── Input records ──
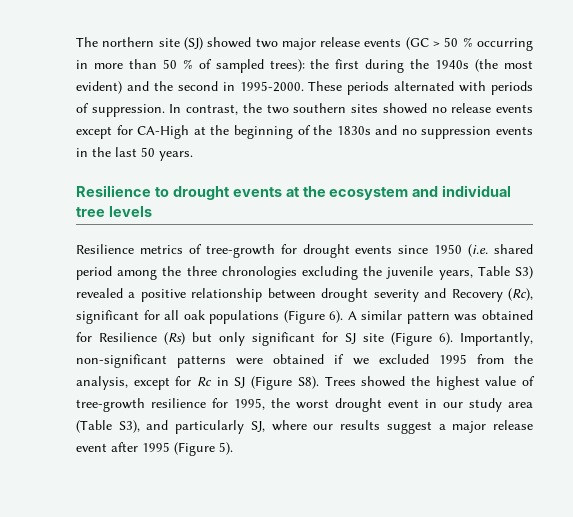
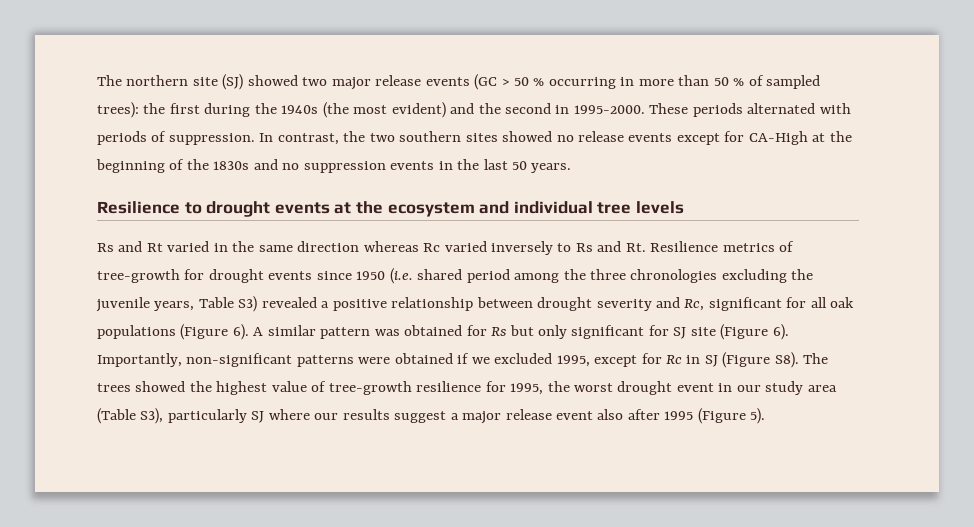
(152, 211) none -> [97,241,646,255] Rs and Rt varied in the same direction whereas Rc varied inversely to Rs and Rt.
[451,288,533,302] Recovery (Rc), -> [684,299,705,311] Rc,
[99,332,185,345] Resilience (Rs) -> [491,327,507,336] Rs
[438,354,533,364] [76,376,128,390] 1995 from the analysis, -> [556,355,590,367] 1995,
[324,376,356,386] Trees -> [803,353,829,364] [97,383,131,392] The trees
[146,420,265,434] and particularly SJ, -> [167,409,265,423] particularly SJ
(107, 447) none -> [597,409,624,420] also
───
Task item
Every record must be duplicated exactly, except for the pictures, which are left out.

Finished exercise
(152, 211) none -> [97,241,646,255] Rs and Rt varied in the same direction whereas Rc varied inversely to Rs and Rt.
[451,288,533,302] Recovery (Rc), -> [684,299,705,311] Rc,
[99,332,185,345] Resilience (Rs) -> [491,327,507,336] Rs
[438,354,533,364] [76,376,128,390] 1995 from the analysis, -> [556,355,590,367] 1995,
[324,376,356,386] Trees -> [803,353,829,364] [97,383,131,392] The trees
[146,420,265,434] and particularly SJ, -> [167,409,265,423] particularly SJ
(107, 447) none -> [597,409,624,420] also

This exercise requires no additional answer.